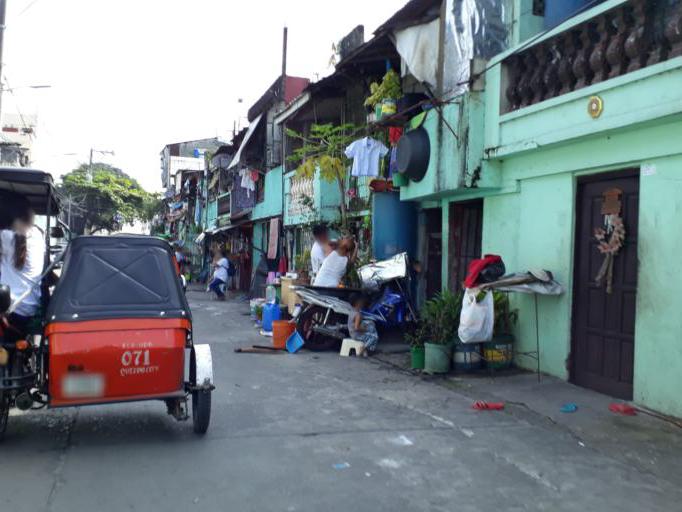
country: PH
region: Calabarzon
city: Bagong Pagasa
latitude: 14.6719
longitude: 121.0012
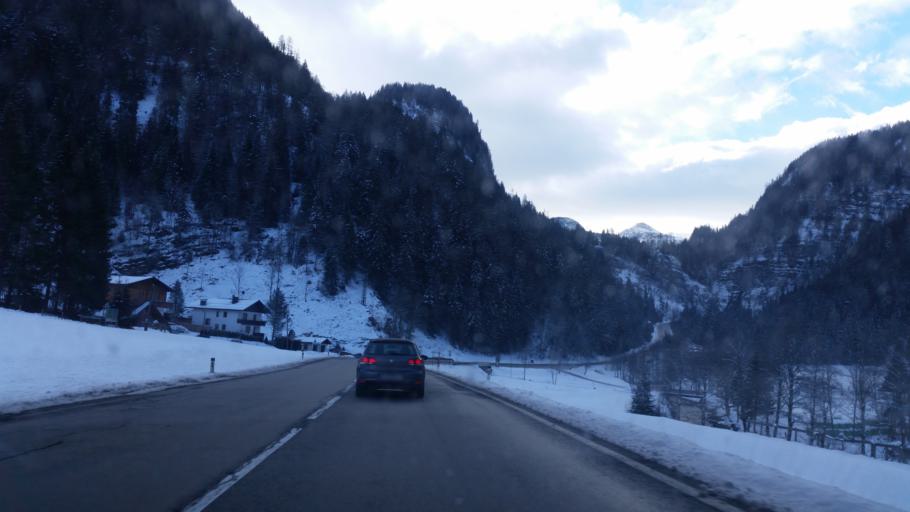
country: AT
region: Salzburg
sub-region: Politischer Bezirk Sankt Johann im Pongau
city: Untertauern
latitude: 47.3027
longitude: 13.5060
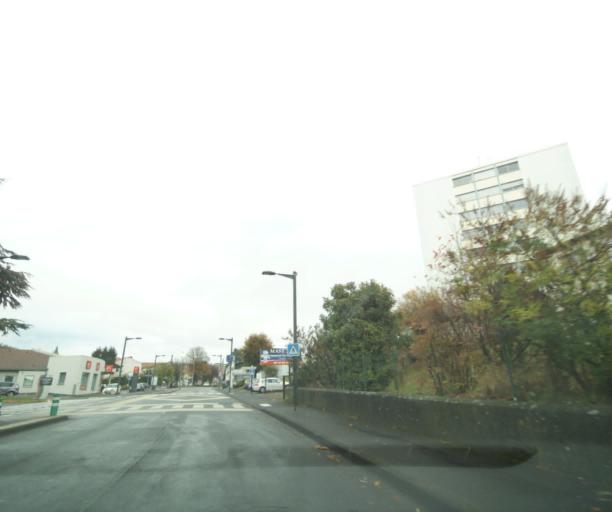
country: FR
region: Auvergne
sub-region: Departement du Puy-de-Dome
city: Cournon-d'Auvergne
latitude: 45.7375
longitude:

+++++

▶ [DIRECTION] Switch every "city" in these rows to "town" and give the lines again with nothing else changed. Leave the pictures out.

▶ [TASK RESPONSE]
country: PH
region: Calabarzon
town: Bagong Pagasa
latitude: 14.6719
longitude: 121.0012
country: AT
region: Salzburg
sub-region: Politischer Bezirk Sankt Johann im Pongau
town: Untertauern
latitude: 47.3027
longitude: 13.5060
country: FR
region: Auvergne
sub-region: Departement du Puy-de-Dome
town: Cournon-d'Auvergne
latitude: 45.7375
longitude:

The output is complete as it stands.